If I were you I’d sof/vel. And if were unsuccessful, retreat with abbvie’s combination. However, read everything carefully. Individual experience does not count. Trial data is a bit more reliable.
There is few data and you can just read through and see what works for you.
Wish you best luck with your treatment.

Glecaprevir pibrentasvir will probably get FDA approval soon. https://news.abbvie.com/news/abbvie-submits-new-drug-application-to-us-fda-for-its-investigational-regimen-glecaprevirpibrentasvir-gp-for-treatment-all-major-genotypes-chronic-hepatitis-c.htm
Abbvie filed for FDA approval, days after Gilead. The timeframe is about 8 months.
This combination is even more potent than sof/vel/vox for retreatment, has a different resistance profile.
That said, sof/vel/vox does have 97% SVR for retreating many cases.
The more different drugs for retreatment – the better. Some failed combinations require retreatment with drugs having a different mechanism of action and resistance profile. And if one doesn’t work, it may be good to try chances with another one (although, there’s debate if one should wait for a year before retreatment, especially when one has a s282t rav).

I wonder who will be the first one to copycat it. The retreatment market is about 18 million people – and there are no good options on the market currently.

Gilead filed for FDA approval.
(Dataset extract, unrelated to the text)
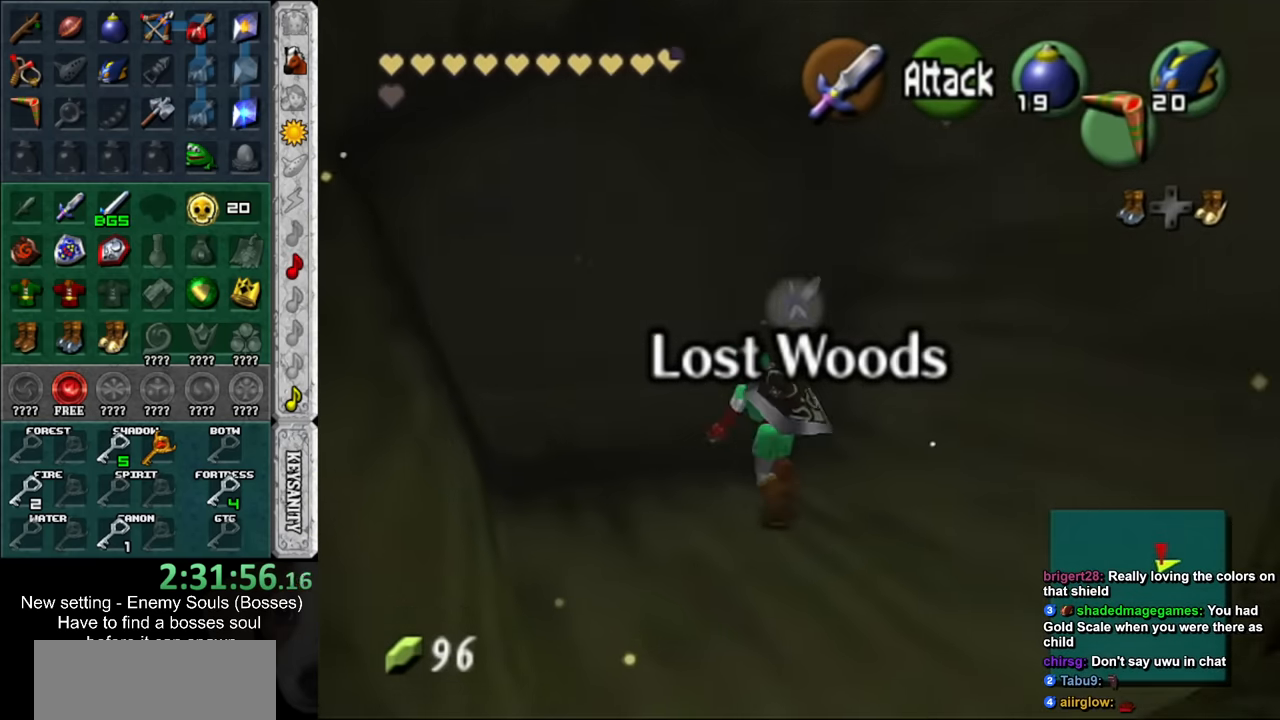
{"buttons": [], "left_stick": "up-left", "right_stick": "center", "events": []}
The approval is expected in several months.
The market is about 18 million people.
http://www.gilead.com/news/press-releases/2016/12/gilead-submits-new-drug-application-to-us-food-and-drug-administration-for-the-investigational-single-tablet-regimen-sofosbuvirvelpatasvirvoxilaprevir
P.S. Likely to be approved either in July or October, 2017 depending on designation.
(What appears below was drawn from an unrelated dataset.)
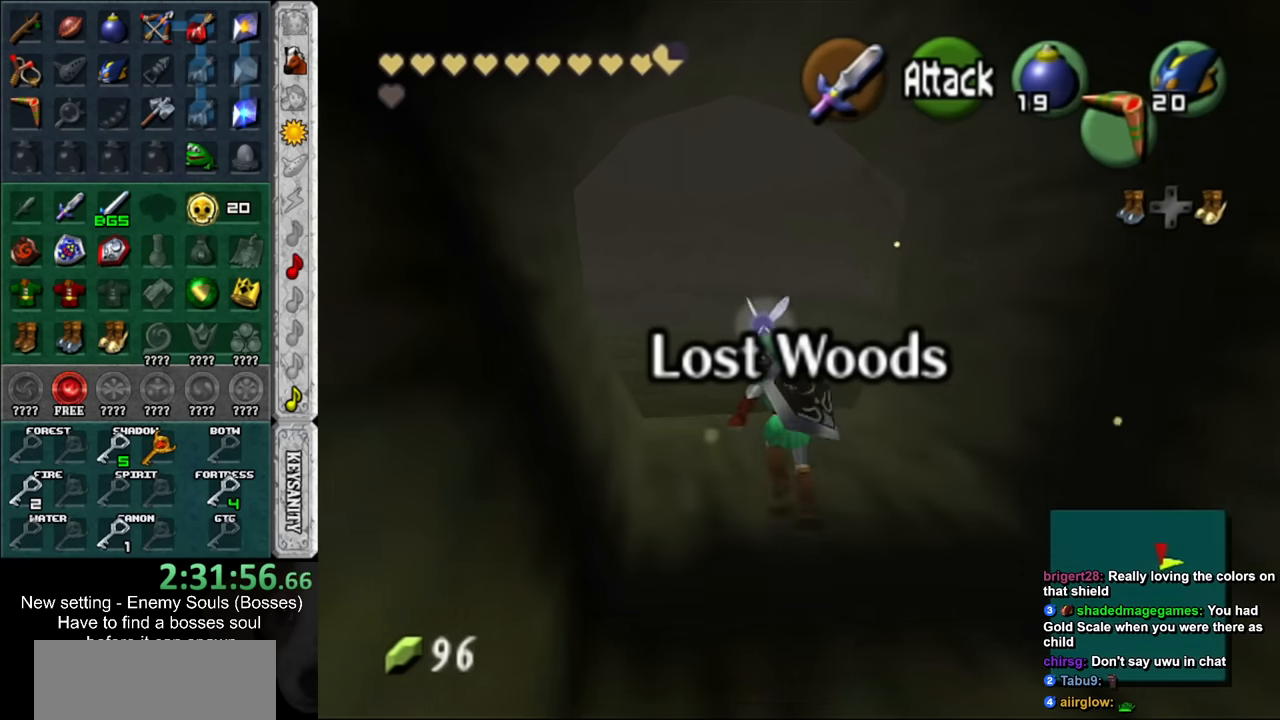
{"buttons": [], "left_stick": "up-left", "right_stick": "center", "events": []}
Thank you for information!
J. Eugene, RAVs matter mostly in those with fibrosis.
The study found that baseline RAVs significantly influence SVR in people with decompensated cirrhosis. Baseline RAVs do matter for non-cirhotic people, esp. for 3 patients (and slightly, for gen 1a). But for other genotypes (like 2,4,1b) they matter less. It’s not all black-and-white, of course, and baseline RAVs do have an influence for certain combinations of genotype and fibrosis level, but the statistics in the EMA report was for participants with decompensated cirhosis.
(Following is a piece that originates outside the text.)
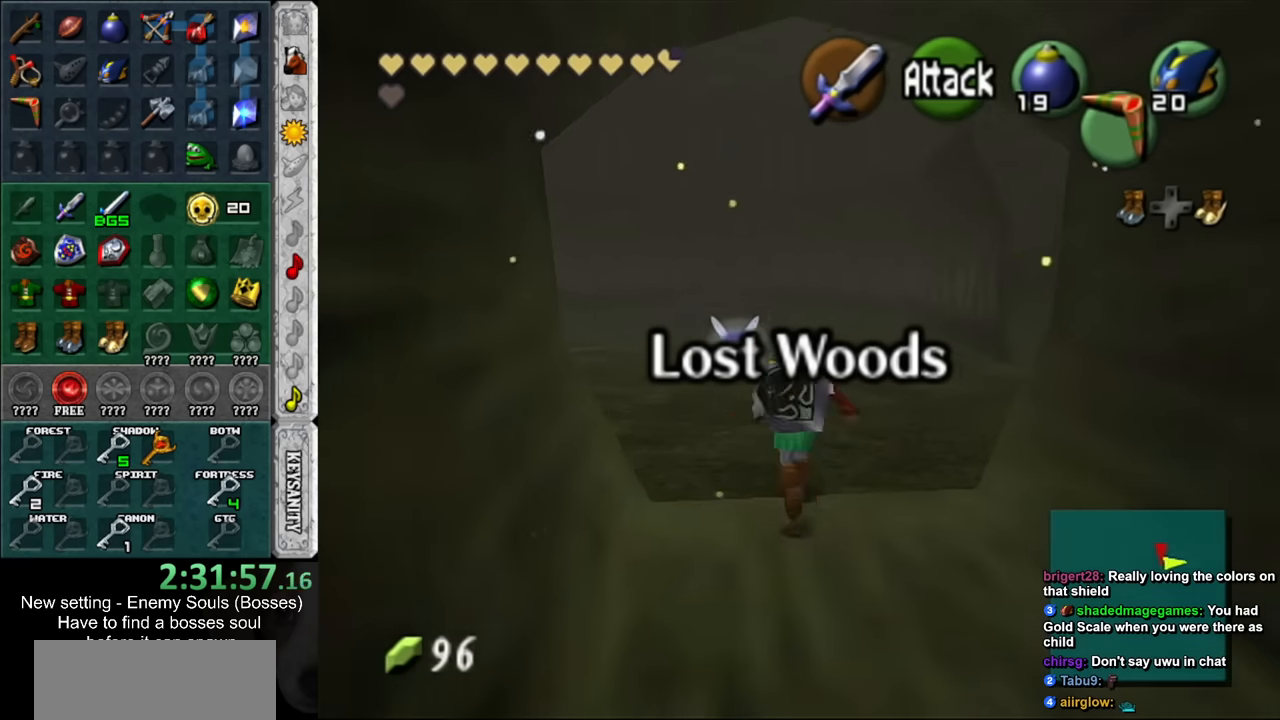
{"buttons": [], "left_stick": "up-left", "right_stick": "center", "events": []}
Many NS3 RAVs resulting from treatment generally disappear by themselves in about more than 1 year. Ns5b sofosbuvir-emergent RAVs – in about less than 1 year.
However, acquired NS5A RAVs persist, requiring retreatment with drugs having considerably different resistance profile/mechanism of action/high bareer to resistance.
Results from a small 3-year follow-up study (presented at AASLD 2016).

http://www.natap.org/2016/AASLD/AASLD_61.htm

There are drugs in development that target not the virus, but host proteins, and were shown to work in early trials. However, different direct acting antiviral drug combinations were also shown to be effective for retreatment in many cases.